Open Werkov opened this issue 5 years ago • 9 comments

Consider the following scenario:

  • action A has a due date D and depends on action B
  • action B has no explicit due date

There will be visible only action B in the next actions (A won't have satisfied deps), however, there'll be no information that action B needs to be completed until date D too.

Suggestion -- introduce a propagated due date. It's a minimum effective due date of actions that an action is prerequisite for. The effective due date is either due date explicitly set by a user or propagated due date of an action.

This way it's possible to create chained actions and set/modify explicit due date only on the last one. If there are no other constraints, this date would propagate through the chain to the actionable action.

Werkov avatar Jul 08 '20 20:07 Werkov

You're right. Something like this seems like a very good idea. There was a duplicate issue #2474, there are also some comments on the feature in that issue.

I've got my hands full of maintaining the current code base (fixing bugs and hopefully trying to clean up a bit at some point) but I warmly welcome any contributions towards fixing this. Let me know if you can contribute and need any help.

ZeiP avatar Sep 06 '20 13:09 ZeiP

Moving the key comment here :)

I think this is a UI-level thing - it can probably be calculated in the controller when rendering. After all, we already know how to figure out and render the dependant tasks, we just need to calculate some additional metadata while we do it. I can't promise when, but I can probably try to fix it in the next few weeks.

GregSutcliffe avatar Sep 08 '20 09:09 GregSutcliffe

Yep. One lane to investigate would be to override the due date field in the model with a method that contains this logic.

ZeiP avatar Sep 08 '20 09:09 ZeiP

I'm wary of that because you'd also have to undo that when dependant actions are unchained. Consider:

  • A (4 days from now)
    • B (2 days from now)

If we override A to be "2 days from now" and then later we decide that B doesn't really depend on A, then we'd need to restore "4 days from now", which means saving it to another attribute or something. Seems cleaner to leave the objects alone and do it in the view/controller?

GregSutcliffe avatar Sep 08 '20 09:09 GregSutcliffe

Ah yes. I didn't mean changing the data. My idea is basically similar than for example the starred attribute of todos. They are actually tags, but are calculated on-the-go:

  def starred?
    return has_tag?(STARRED_TAG_NAME)
  end

  def toggle_star!
    self.starred= !starred?
  end

  def starred=(starred)
    if starred
      _add_tags STARRED_TAG_NAME unless starred?
    else
      _remove_tags STARRED_TAG_NAME
    end
    starred
  end

So basically I'm proposing overriding the getter of the due field in the model with a method that returns either the smallest due date of any dependent actions or the due date of the todo itself. Or actually it might be better to add the calculated due date with a different name to also allow showing the real due date of the todo item itself when necessary.

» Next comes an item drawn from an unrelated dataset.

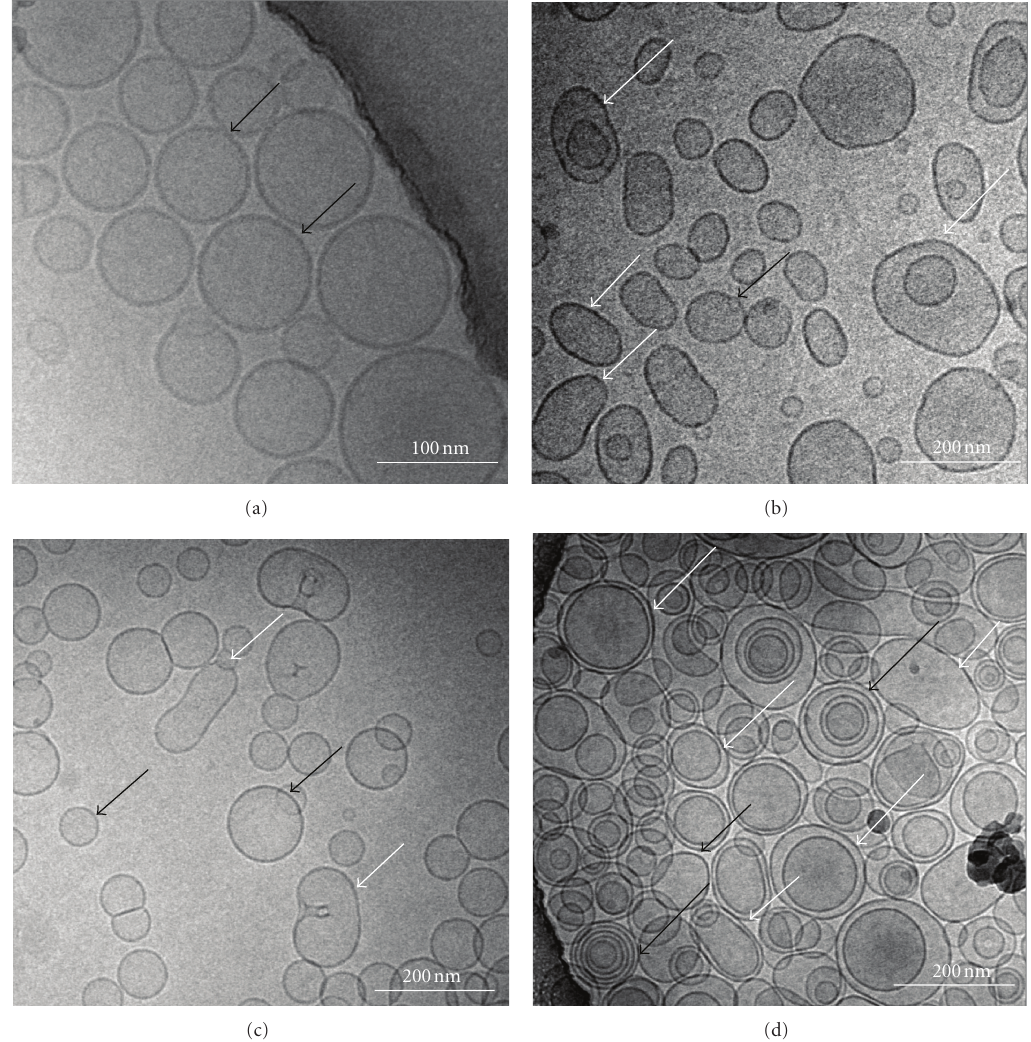
Figure 3: Visualization of CF-loaded liposomes by cryo-electron microscopy. (a) CF-CL, (b) CF-FL1, (c) CF-FL2, and (d) CF-FL3. Black short arrows represent unilamellar vesicles; black arrows of length represent multilamellar vesicles, white short arrows represent deformed vesicles while white long arrows represent bilamellar vesicles.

ZeiP avatar Sep 08 '20 09:09 ZeiP

Yeah, here we go, I think I can add something here: https://github.com/TracksApp/tracks/blob/master/app/helpers/todos_helper.rb#L270

Looping over todo.uncompleted_predecessors should do it, I think.

GregSutcliffe avatar Sep 08 '20 09:09 GregSutcliffe

Heh, crossed threads :)

So I think my proposal of changing the helper is not so different from your getter, either should work. I'm still not convinced we need to store it on the object - if we need to render the "real" due date, it's still available in todo.due

EDIT: oh, of course, todo.due won't be available if we change the getter. Definitely leaning towards changing the helper...

GregSutcliffe avatar Sep 08 '20 09:09 GregSutcliffe

Yeah, I didn't mean that we should store the date, we should calculate it on-the go. So basically add something like this:

def real_due
  first_due = self.due
  # Loop over todo.pending_successors and save the due date to first_due variable if it's smaller than the previous value
  return due

So the idea is that the data is calculated in the model file, but of course not saved to database. This way it can be easily called where ever the ”real” due date is needed in the UI.